Photo by Clint McKoy on Unsplash
So often in life we find ourselves backing our judgment on things we felt were sure to work, and withholding action on things we doubted. How often we are wrong. So often things we were confident about didn’t work out, and the things we doubted actually worked well.
It seems one of the key challenges of life is in discerning
action from inaction, within the nuances of timing and method and deployment.
There are so many variables that determine whether our relationships and
interactions will go well and whether the tasks we do will be effective or not.
There are so many mysteries in life
within the vagaries of time and relationships.
within the vagaries of time and relationships.
It’s impossible to be sure of ourselves all the time.
We can never be sure that our discernment is correct, and indeed
we are helped when there is a thread of wise doubting we can call humility.

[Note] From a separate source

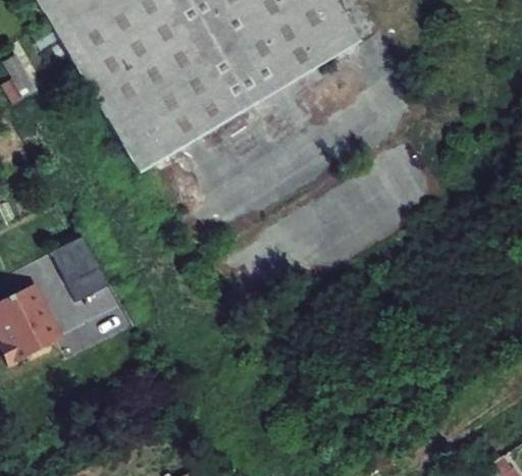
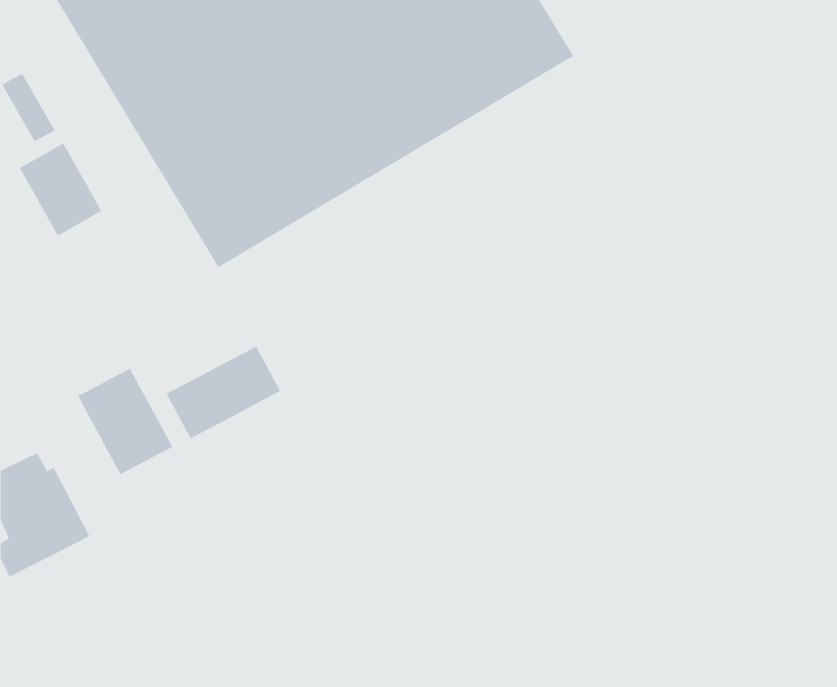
building: none -> [19,142,102,237]
building: none -> [165,345,281,439]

Where this godly principle uncouples from modern life, however,
is in the fantasy of leadership. Leadership even within the church has become
the practice of confidence and competence above character.
But it is within character that wisdom is formed.
And the sure sign of wisdom is humility.
And the sure sign of wisdom is humility.
In living the faith-life, then, we are challenged to lose
whatever confidence and competence comes from pride, and to gain whatever
character we can from the voice of our doubts; to take heed of the material of
our doubting and to act prayerfully out of that rather than from the things we
feel cocksure about.
Humility is endearing in the relational realm. It has trust and
surety and safety about it. It offers other people vulnerability within which
they can rest. There is a comfort offered in humble communication. There is an
invitation to the other to be vulnerable also. Humility removes the pressure on
the other person we are in contact with. They can be more themselves around us.
Relationships need such space.
When we begin to trust in our doubting, not acting haphazardly
on our doubts, but praying carefully through them, we begin to act in measured
ways with others. Others always appreciate such care. Such care being the fruit
of patience and gentleness and kindness and of self-control.
There is wisdom, therefore, in not discounting
our doubts, but learning to bear them.
our doubts, but learning to bear them.
There is wisdom also in thinking thoughtfully through all
important matters. And truly everything when it comes to relationships has
import.
When we steward our time in relationships to the degree that we
move forward cautiously, others appreciate the beauty and care with which we
move. They learn to trust us, because they see we are not fearful of our
doubts, and they see that we are committed to the hard graft of making
relationships work. They see us taking responsibility for what we can do. And
they appreciate that, whilst we’re not perfect, we are trustworthy.
Trusting our doubts also means we don’t discount things we ought
to reconsider, and in doing so we’re gifted the precious ability to reconsider
those things we feel sure about that perhaps we should doubt.